Below is my speech (approximately...I'm not known to follow my words exactly!) with a link to the video.:
NEA Rally Speech
It has become clear over the past year that there is general public outcry for educational reform. And if our leaders would stop and put their ears to the ground, they would hear the teachers and unions supporting this reform. We say yes. Absolutely. We are teaching in an outdated system that does not fully support the 21st century student or family.
But reform and destruction are two entirely different beasts.
And have no doubt—what our leaders are bringing us, after hours, behind closed doors, is destruction.
Eliminating collective bargaining can be seen as a guise for educational reform—and that is certainly the tone of the public reaction that supports this motion.
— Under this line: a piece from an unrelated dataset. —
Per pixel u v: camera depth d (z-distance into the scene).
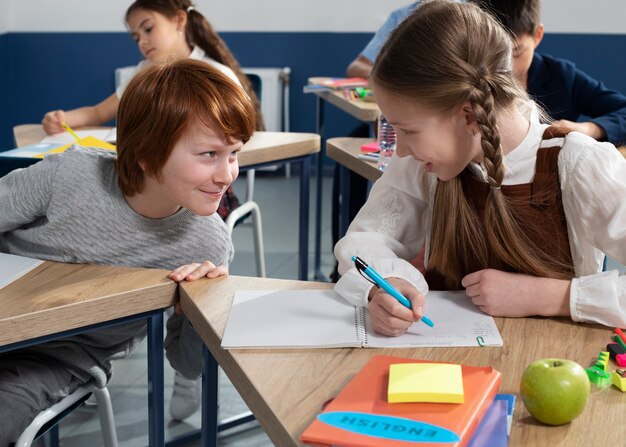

Without collective bargaining, schools can let teachers go without using evaluations. They can fire teachers or lower their pay because of test scores. It is the easy way out. Who needs to study teacher effectiveness or merit pay or tenure? Who needs data? This bill simply allows schools to fire teachers at-will without any backed up reasoning. It will make our jobs insecure as our school boards and communities ride with political winds and swinging pendulums.
I’m standing here today though not just to protest the implicit elimination of collective bargaining. But to say that I am angry about how our government is approaching education. Our house of representatives has decided to put into place the cornerstones of destruction for NH education.
Policy makers want successful schools, yet they brought forth bills dismissing mandatory kindergarten and the exclusion of arts in state curriculum. I thank the Senate for not passing these bills and for being the voice of reason. I hope they can continue to do so.
Because policy makers want successful schools, yet they have passed a bill lowering the dropout rate from 18 to 16. But that is not even important anymore, because they have also passed a bill eliminating compulsory education. Yes, next week our Senate will vote on whether children aged 6-16 can be required to attend school. And if children don’t, districts will no longer have the jurisdiction to oversee a curriculum.
Policy makers want successful schools , yet the house has passed a bill that tells school boards—volunteers who do not have to have any background or experience in education—that they have the right to tell their teachers what they can teach. How they should teach it. And how they should asses their students.
Policy makers want successful schools, yet they are proposing we abolish the department of education.
Policy makers want successful schools. So do teachers. But our government has stopped listening to the professionals. We are being dismissed, vilified, treated as though we are not experts in our field. And while we are famous for doing what we are told, taking pendulum swings in stride, closing our doors and spending our days with the students we are invested in because that’s what we love, there is a limit and we have reached ours.
It’s time to listen to teachers. It’s time to stop the destruction.